Célébration des Rameaux
le Dimanche 13 avril 2025 à 11 heures à l'église de Domont
Le père Gary sur le parvis de l'église devant une assistance immense (cf photos) a béni les Rameaux avant de célébrer la messe accompagné d' Angelina,Vanessa ,Jef ,Eric ,Guillaume aux chants et instruments .
Des bancs avaient été disposés sur le parvis pour permettre à tous ceux qui n'avaient pas pu rentrer de suivre la célébration
Magnifique célébration à laquelle nous avons associé lors de la prière universelle tous les jeunes de l'aumonerie partis au Frat à Lourdes avec le père Etienne.
Gary a du faire une 2em bénédiction des Rameaux à la sortie de la messe pour ceux qui n'avaient pas pu assister à la première .
Un grand merci aux pères Monnet et Gary qui se sont démultipliés entre Domont ,Attainville et Ecouen pour célébrer la fête des Rameaux devant les fidèles venus en trés grand nombre.
Merci aux jeunes de l'aumônerie qui ont proposé les buis et agencé les chaises dans l'église pour acceuillir au mieux les fidèles.
Dimanche à 18 heures dernière célébration à la Chapelle
Tout commence bien. Jésus entre à Jérusalem, et il est acclamé par la foule, comme Messie et comme Roi. Déjà après la multiplication des pains, il se trouvait des gens qui voulaient enlever Jésus « pour le faire roi » (Jn 6, 15). Ici, alors que Jésus descend le mont des Oliviers pour entrer dans la ville sainte, la foule recourt au psaume 118 pour saluer le « Fils de David » (Mt 21, 9), pour acclamer « le règne qui vient, le règne de David notre père » (Mc 11, 10), « le roi » (Jn 12, 13) ou encore « le roi d'Israël » (Jn 1, 13). Or, paradoxe à vue humaine, comment ce roi entre-t-il à Jérusalem ? Il y entre humblement, monté sur un ânon, petit d'une ânesse. Son propos n'est pas de jouir de la gloire d'un règne exercé dans la puissance, Il entend faire advenir le dessein bienveillant de Dieu en accomplissant les Ecritures, en l'occurrence la prophétie de Zacharie (Za 9, 9).

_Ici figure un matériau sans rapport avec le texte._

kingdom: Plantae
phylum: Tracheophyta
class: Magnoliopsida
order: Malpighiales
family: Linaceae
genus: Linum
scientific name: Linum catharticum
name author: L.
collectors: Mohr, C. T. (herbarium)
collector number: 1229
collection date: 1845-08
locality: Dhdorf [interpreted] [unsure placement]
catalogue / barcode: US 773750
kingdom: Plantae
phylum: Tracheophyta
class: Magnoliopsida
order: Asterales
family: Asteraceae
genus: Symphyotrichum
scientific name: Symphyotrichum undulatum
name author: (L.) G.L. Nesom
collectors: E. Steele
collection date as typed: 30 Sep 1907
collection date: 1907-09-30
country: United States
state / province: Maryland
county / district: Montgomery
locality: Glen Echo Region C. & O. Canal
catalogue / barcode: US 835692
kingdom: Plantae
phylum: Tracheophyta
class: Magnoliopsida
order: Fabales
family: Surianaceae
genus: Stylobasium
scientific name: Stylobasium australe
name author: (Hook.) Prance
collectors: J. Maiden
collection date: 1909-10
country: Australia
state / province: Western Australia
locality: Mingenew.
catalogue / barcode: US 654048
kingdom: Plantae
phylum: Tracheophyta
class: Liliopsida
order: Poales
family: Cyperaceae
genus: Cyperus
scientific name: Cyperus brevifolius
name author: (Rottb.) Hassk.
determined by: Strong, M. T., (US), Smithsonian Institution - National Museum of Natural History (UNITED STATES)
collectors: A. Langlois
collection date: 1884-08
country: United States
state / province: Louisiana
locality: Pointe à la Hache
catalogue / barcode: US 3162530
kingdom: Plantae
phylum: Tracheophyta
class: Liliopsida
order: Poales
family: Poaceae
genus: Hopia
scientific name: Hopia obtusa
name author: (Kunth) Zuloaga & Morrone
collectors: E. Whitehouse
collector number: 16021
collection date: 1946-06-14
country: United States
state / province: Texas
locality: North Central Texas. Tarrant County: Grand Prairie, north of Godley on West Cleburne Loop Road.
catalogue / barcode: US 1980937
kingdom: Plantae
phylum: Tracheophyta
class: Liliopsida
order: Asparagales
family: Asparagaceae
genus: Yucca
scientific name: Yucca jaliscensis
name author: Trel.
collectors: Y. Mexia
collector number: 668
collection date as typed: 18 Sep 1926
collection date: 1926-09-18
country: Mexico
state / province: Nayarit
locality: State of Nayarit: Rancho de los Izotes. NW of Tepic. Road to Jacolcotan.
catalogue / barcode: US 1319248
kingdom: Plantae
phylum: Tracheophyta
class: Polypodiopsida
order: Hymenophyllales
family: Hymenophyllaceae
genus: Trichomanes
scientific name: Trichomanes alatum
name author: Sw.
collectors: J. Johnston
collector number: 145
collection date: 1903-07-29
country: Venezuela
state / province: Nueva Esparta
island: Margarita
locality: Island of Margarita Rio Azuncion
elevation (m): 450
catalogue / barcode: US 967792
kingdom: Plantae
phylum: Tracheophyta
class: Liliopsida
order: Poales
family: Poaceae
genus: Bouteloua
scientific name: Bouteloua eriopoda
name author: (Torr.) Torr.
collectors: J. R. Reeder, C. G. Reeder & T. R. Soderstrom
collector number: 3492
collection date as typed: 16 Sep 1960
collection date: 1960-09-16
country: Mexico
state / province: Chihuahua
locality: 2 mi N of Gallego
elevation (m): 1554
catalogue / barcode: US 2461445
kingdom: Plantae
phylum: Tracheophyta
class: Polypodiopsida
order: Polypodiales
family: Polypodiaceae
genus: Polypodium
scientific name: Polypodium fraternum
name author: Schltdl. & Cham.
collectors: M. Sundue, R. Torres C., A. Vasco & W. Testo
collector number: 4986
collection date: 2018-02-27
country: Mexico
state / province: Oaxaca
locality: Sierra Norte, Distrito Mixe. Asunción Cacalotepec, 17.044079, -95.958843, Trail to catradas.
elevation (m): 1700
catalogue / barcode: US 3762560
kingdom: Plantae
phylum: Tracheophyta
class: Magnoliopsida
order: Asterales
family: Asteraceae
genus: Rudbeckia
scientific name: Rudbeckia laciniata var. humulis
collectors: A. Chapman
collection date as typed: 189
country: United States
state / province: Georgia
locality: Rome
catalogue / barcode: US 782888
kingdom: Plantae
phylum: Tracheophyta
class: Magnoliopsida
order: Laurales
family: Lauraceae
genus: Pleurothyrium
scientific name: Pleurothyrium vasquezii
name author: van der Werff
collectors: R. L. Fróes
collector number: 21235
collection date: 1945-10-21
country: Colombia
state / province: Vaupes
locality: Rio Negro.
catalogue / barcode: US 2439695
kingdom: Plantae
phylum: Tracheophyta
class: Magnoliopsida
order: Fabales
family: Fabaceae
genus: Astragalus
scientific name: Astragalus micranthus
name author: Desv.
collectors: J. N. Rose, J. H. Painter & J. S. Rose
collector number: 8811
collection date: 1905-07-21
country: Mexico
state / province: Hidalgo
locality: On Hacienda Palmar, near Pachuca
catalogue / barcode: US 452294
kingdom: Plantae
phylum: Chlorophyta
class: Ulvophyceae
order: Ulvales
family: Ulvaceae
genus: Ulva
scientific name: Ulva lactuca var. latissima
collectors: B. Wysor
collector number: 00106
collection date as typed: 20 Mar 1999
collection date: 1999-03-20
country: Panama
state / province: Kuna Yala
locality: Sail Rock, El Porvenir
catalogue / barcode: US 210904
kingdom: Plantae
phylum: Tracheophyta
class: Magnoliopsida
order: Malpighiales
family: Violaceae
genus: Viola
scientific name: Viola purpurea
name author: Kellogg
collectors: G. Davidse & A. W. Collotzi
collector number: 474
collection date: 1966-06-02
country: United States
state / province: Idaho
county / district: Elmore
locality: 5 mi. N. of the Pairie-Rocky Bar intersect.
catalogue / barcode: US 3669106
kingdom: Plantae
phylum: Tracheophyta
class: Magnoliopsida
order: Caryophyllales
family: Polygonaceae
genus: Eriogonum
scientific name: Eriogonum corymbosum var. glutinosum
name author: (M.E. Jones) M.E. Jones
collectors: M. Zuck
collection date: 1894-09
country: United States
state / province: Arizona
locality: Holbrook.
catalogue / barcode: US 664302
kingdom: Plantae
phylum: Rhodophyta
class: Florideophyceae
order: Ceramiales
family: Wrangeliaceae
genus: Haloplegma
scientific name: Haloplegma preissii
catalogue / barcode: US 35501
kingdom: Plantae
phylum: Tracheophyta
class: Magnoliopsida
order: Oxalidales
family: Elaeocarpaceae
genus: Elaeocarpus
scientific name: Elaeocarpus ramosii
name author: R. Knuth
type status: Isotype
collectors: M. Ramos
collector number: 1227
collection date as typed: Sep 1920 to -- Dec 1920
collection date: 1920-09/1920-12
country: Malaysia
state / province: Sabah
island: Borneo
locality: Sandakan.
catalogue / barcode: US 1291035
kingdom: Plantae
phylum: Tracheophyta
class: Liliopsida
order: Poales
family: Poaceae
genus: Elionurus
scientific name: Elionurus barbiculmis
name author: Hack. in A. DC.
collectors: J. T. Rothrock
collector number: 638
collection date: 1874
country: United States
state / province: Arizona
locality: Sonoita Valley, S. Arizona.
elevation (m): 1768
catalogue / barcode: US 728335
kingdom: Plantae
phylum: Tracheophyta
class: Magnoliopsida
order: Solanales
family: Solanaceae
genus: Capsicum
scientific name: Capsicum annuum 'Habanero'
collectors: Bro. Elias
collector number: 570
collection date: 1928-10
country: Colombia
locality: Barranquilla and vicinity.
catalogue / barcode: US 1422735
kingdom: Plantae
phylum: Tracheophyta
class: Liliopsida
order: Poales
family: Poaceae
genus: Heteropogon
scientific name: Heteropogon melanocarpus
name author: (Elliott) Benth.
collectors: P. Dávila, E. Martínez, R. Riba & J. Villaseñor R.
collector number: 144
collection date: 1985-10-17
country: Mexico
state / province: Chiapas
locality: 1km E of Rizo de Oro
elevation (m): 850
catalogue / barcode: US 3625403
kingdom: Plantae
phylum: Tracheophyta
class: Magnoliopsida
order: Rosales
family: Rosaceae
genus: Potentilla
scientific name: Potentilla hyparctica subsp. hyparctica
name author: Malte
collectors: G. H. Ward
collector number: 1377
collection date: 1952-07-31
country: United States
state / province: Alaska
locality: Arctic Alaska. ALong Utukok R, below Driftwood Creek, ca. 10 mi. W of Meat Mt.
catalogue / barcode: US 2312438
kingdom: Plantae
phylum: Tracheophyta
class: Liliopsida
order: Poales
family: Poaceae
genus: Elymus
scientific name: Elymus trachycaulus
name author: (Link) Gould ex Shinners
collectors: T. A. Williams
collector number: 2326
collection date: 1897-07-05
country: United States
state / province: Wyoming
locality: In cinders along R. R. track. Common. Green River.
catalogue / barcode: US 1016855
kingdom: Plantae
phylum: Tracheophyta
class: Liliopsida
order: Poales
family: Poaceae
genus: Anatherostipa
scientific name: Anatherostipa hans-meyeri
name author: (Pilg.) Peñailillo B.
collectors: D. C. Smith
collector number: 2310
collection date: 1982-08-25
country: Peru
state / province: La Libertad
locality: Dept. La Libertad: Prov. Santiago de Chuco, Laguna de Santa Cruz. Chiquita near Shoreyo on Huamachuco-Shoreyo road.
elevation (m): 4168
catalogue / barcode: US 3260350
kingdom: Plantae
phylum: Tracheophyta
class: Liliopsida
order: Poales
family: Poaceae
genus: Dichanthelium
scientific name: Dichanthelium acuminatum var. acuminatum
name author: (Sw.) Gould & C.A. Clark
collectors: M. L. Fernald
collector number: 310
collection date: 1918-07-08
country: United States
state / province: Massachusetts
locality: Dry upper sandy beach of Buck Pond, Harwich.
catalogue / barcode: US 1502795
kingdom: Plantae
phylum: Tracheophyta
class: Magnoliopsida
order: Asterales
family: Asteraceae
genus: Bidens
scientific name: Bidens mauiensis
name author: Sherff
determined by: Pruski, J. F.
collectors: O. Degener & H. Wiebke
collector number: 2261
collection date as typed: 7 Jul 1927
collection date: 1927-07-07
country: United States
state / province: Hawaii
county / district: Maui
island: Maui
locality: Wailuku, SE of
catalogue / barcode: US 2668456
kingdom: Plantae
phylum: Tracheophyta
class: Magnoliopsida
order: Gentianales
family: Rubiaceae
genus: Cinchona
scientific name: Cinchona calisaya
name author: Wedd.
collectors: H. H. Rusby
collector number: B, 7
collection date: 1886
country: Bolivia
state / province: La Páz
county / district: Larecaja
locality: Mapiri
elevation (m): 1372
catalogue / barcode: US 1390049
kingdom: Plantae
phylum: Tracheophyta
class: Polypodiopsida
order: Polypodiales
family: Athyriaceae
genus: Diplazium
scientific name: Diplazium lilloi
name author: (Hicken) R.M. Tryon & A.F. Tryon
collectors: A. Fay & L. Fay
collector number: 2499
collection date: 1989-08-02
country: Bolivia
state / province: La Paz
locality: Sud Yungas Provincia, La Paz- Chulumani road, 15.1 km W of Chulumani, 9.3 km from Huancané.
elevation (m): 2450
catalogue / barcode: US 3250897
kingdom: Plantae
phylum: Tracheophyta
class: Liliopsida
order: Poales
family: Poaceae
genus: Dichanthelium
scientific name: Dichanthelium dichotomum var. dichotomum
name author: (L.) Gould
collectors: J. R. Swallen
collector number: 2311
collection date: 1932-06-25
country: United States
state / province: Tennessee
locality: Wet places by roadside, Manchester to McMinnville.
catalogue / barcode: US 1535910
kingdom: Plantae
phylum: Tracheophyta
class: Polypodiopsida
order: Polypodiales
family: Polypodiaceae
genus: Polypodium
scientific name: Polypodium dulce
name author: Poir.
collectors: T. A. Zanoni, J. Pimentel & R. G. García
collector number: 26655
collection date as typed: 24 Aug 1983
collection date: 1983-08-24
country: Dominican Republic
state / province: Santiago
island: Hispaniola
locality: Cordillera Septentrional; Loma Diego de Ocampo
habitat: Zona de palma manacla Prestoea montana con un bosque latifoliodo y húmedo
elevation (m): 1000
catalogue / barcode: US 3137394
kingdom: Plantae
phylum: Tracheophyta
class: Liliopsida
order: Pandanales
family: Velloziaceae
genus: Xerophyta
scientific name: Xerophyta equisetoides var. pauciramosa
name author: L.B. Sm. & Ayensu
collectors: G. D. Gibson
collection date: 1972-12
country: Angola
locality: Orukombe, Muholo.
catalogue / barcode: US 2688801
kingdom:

Le dimanche des Rameaux est aussi celui de la Passion, et cela conduit parfois à méditer sur la versatilité de l'âme humaine. Acclamé lors de son entrée à Jérusalem, Jésus sera en effet conspué quelques jours après. La liturgie de ce jour nous offre à voir en une même célébration, lors de la bénédiction des Rameaux puis à la lecture de la Passion, les deux comportements. Pourtant, dès l'entrée à Jérusalem, l'humilité de celui qui sera le Messie est palpable : juché sur un ânon, Il est acclamé comme roi mais déjà la royauté qu'il donne à voir est inattendue. Il est roi ; comparaissant devant Pilate, Il ne le contestera pas ; mais Il dira très clairement aussi que son royaume n'est pas de ce monde (Jn 18, 36). A ce moment où Sa vulnérabilité est extrême, on voit Jésus affirmer avec la même autorité et Sa royauté et le fait que celle-ci ne s'exprime pas par la force. Pilate ne s'y trompe pas, qui inscrit cette royauté sur la Croix : « Jésus, le Nazôréen, le roi des Juifs ». Ecrite en hébreu, en latin et en grec de la main de Pilate (cf. Jn 19, 19 – 22), cette mention révèle à l'ensemble du monde que le motif de la condamnation (cf. Mt 27, 37 et Mc 15, 26) constitue le véritable mode d'exercice de la royauté de Jésus. Il exerce sa royauté en aimant jusqu'au bout (Jn 13, 1). Il est venu, en effet, « pour servir et donner sa vie » (Mt 20, 24 – 28 ; Mc 10, 45).
C'est cette royauté paradoxale que nous sommes invités à contempler en entrant dans la Semaine sainte. Pour nous en inspirer, nous l'approprier et commencer à régner avec Lui à sa manière. Sa manière d'exercer le service nous sera montrée à partir de jeudi, avec le lavement des pieds, la Cène et la Croix. Du lavement des pieds, nous entendrons Jésus nous dire : « C’est un exemple que je vous ai donné afin que vous fassiez, vous aussi, comme j’ai fait pour vous » (Jn 13, 15). Au seuil de cette Semaine sainte, que cet exemple nous inspire pour qu'à la suite de Jésus nous soyons disposés à toujours mieux servir.